Submetido à votação, foi rejeitado, com os votos contra do PSD, da IL e do CDS-PP, os votos a favor do PS,
do PCP, do BE e do JPP e as abstenções do CH, do L e do PAN. Segue-se a votação, na generalidade, do Projeto de Resolução n.º 735/XVII/1.ª (L) — Recomenda ao
Governo que fixe, excecionalmente, as margens máximas de comercialização de combustíveis. Submetido à votação, foi rejeitado, com os votos contra do PSD, da IL e do CDS-PP, os votos a favor do L,
do PCP, do BE, do PAN e do JPP e as abstenções do CH e do PS. Vamos votar, na generalidade, o Projeto de Resolução n.º 738/XVII/1.ª (L) — Recomenda ao Governo o
reembolso de 100 % do IVA pago em bens essenciais para famílias de baixos rendimentos.

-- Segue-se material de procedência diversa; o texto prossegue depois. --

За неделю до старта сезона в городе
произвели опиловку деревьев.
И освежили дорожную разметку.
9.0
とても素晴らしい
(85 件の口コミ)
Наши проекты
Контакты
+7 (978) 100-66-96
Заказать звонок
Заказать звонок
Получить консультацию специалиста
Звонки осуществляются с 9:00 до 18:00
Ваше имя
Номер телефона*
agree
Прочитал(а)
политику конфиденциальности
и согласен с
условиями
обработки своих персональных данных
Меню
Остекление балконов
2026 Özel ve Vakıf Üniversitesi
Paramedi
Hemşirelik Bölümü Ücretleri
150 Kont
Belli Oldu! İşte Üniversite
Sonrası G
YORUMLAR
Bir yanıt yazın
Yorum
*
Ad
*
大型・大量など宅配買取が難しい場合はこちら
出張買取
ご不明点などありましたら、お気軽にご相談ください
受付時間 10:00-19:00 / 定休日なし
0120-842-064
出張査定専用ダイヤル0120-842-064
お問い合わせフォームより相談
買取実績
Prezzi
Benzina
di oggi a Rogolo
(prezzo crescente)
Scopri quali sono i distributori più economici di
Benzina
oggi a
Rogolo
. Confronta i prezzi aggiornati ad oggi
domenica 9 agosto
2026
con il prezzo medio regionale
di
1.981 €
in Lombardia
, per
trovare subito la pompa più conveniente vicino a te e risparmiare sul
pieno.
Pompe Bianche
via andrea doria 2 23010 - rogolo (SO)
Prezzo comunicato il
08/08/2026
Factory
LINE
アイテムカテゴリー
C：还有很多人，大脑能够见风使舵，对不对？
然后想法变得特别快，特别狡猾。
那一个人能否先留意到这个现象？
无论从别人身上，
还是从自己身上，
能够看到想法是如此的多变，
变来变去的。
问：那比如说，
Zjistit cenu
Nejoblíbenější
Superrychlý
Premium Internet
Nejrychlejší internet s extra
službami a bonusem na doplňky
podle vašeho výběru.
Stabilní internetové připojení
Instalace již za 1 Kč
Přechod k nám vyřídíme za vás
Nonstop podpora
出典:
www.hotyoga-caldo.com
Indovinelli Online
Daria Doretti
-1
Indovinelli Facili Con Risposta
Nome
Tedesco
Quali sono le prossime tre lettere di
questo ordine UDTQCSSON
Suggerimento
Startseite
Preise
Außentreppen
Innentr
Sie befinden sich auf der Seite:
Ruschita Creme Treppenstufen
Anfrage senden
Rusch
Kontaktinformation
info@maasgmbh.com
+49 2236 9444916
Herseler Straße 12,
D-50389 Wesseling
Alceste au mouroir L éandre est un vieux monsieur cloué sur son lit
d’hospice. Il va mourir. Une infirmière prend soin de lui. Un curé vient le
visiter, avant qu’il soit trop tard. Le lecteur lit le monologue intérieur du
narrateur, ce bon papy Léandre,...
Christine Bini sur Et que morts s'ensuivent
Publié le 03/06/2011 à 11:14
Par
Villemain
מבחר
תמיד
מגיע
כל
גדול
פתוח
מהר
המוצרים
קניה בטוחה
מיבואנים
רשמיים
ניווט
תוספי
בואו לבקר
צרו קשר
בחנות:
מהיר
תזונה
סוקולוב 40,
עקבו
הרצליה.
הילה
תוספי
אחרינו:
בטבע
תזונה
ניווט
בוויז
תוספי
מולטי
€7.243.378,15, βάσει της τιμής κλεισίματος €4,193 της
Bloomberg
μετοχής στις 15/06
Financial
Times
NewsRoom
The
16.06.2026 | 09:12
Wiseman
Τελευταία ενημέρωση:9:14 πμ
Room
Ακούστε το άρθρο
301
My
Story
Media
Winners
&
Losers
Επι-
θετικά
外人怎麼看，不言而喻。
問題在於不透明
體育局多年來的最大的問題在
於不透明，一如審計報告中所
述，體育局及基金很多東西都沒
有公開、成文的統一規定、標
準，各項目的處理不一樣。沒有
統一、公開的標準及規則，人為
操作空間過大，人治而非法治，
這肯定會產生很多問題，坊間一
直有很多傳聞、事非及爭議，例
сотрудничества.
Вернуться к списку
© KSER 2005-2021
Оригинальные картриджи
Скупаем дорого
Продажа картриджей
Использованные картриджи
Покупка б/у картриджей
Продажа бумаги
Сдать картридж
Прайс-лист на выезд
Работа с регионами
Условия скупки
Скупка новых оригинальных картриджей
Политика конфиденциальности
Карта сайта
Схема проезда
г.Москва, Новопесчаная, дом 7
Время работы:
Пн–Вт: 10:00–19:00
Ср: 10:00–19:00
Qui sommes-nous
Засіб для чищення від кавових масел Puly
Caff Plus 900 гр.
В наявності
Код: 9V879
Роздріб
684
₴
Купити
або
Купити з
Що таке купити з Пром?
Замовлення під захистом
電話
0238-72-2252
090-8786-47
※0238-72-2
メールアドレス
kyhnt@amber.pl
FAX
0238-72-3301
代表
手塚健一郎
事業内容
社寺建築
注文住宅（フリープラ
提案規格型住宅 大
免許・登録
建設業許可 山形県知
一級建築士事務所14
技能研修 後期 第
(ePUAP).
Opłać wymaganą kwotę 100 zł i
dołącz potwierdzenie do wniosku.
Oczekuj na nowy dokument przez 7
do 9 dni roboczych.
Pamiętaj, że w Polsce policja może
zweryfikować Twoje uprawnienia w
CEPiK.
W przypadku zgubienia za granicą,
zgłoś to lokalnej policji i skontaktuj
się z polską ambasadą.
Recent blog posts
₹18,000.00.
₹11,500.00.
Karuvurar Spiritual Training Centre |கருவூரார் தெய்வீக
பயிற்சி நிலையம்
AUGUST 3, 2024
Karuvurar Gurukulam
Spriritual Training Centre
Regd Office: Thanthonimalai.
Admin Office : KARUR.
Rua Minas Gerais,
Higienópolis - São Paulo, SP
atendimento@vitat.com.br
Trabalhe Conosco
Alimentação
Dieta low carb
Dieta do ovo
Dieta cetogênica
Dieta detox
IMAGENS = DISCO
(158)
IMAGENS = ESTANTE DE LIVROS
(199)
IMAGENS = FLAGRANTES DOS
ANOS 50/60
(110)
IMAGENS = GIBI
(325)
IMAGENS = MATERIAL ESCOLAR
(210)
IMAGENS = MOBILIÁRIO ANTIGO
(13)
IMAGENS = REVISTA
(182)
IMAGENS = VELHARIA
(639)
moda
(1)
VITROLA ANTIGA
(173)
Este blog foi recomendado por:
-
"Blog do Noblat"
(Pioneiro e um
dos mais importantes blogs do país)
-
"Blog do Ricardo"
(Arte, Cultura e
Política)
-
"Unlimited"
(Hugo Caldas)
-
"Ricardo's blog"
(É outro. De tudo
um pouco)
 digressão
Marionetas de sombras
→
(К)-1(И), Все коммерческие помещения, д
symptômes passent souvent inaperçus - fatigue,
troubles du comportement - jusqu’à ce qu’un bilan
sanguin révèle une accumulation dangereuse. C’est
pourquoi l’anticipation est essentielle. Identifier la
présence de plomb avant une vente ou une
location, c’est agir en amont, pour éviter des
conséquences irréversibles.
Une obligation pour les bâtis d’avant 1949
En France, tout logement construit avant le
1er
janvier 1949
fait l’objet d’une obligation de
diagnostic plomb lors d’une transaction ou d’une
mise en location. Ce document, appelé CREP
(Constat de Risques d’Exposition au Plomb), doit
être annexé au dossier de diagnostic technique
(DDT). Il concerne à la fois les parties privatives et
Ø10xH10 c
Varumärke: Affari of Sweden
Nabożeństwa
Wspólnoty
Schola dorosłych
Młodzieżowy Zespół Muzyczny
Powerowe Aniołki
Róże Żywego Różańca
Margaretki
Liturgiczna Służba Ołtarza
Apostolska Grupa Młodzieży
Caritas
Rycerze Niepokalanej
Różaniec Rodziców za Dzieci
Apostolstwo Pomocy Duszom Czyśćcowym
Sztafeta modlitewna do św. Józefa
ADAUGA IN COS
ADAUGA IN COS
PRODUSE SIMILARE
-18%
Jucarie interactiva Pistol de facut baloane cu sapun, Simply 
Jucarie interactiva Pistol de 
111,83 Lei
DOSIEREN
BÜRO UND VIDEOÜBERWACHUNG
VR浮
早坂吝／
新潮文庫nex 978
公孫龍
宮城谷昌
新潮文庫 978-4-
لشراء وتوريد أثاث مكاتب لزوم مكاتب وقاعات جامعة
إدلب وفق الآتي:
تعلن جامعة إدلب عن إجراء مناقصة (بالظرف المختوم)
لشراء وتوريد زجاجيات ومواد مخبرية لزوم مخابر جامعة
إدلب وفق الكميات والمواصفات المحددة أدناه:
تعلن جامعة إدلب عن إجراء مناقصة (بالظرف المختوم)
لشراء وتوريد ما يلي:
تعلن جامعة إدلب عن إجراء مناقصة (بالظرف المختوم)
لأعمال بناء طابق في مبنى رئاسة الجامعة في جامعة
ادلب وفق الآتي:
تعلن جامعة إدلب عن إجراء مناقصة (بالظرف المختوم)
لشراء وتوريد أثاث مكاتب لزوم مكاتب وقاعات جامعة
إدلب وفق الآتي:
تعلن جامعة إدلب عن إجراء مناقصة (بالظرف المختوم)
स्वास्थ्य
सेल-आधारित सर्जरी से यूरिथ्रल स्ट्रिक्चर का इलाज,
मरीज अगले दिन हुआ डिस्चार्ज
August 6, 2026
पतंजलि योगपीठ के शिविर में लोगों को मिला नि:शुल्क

Submetido à votação, foi rejeitado, com os votos contra do PSD e do CDS-PP, os votos a favor do PS, do L,
do BE, do PAN e do JPP e as abstenções do CH, da IL e do PCP. Seguimos com a votação, na generalidade, do Projeto de Lei n.º 509/XVII/1.ª (PAN) — Prevê a monitorização
dos preços dos bens alimentares e a proteção do consumidor contra condutas especulativas e ilícitos concorrenciais.
Submetido à votação, foi rejeitado, com os votos contra do PSD, do PS, da IL e do CDS-PP, os votos a favor
do L, do PCP, do BE, do PAN e do JPP e a abstenção do CH. Vamos votar, na generalidade, o Projeto de Lei n.º 510/XVII/1.ª (PAN) — Determina a reposição do IVA Zero
nos produtos do cabaz alimentar essencial entre os dias 18 de maio e 15 de novembro de 2026, alterando a Lei n.º 17/2023, de 14 de abril.
Submetido à votação, foi rejeitado, com os votos contra do PSD e do CDS-PP, os votos a favor do CH, do L,
do BE, do PAN e do JPP e as abstenções do PS, da IL e do PCP. Segue-se a votação, na generalidade, do Projeto de Lei n.º 533/XVII/1.ª (CH) — Prevê a redução temporária
da taxa de IVA sobre os combustíveis para a taxa intermédia. Submetido à votação, foi rejeitado, com os votos contra do PSD e do CDS-PP, os votos a favor do CH, do BE,
do PAN e do JPP e as abstenções do PS, da IL, do L e do PCP. Vamos agora votar, na generalidade, o Projeto de Lei n.º 534/XVII/1.ª (CH) — A presente lei estabelece a
aplicação temporária da taxa de 0 % do imposto sobre o valor acrescentado (IVA) a um conjunto de bens essenciais, designado por cabaz alimentar.
Submetido à votação, foi rejeitado, com os votos contra do PSD e do CDS-PP, os votos a favor do CH, do BE,
do PAN e do JPP e as abstenções do PS, da IL, do L e do PCP. Segue-se a votação, na generalidade, do Projeto de Lei n.º 548/XVII/1.ª (BE) — Isenção temporária de IVA
sobre os produtos essenciais do cabaz alimentar. Submetido à votação, foi rejeitado, com os votos contra do PSD, da IL e do CDS-PP, os votos a favor do CH,
do L, do BE, do PAN e do JPP e as abstenções do PS e do PCP.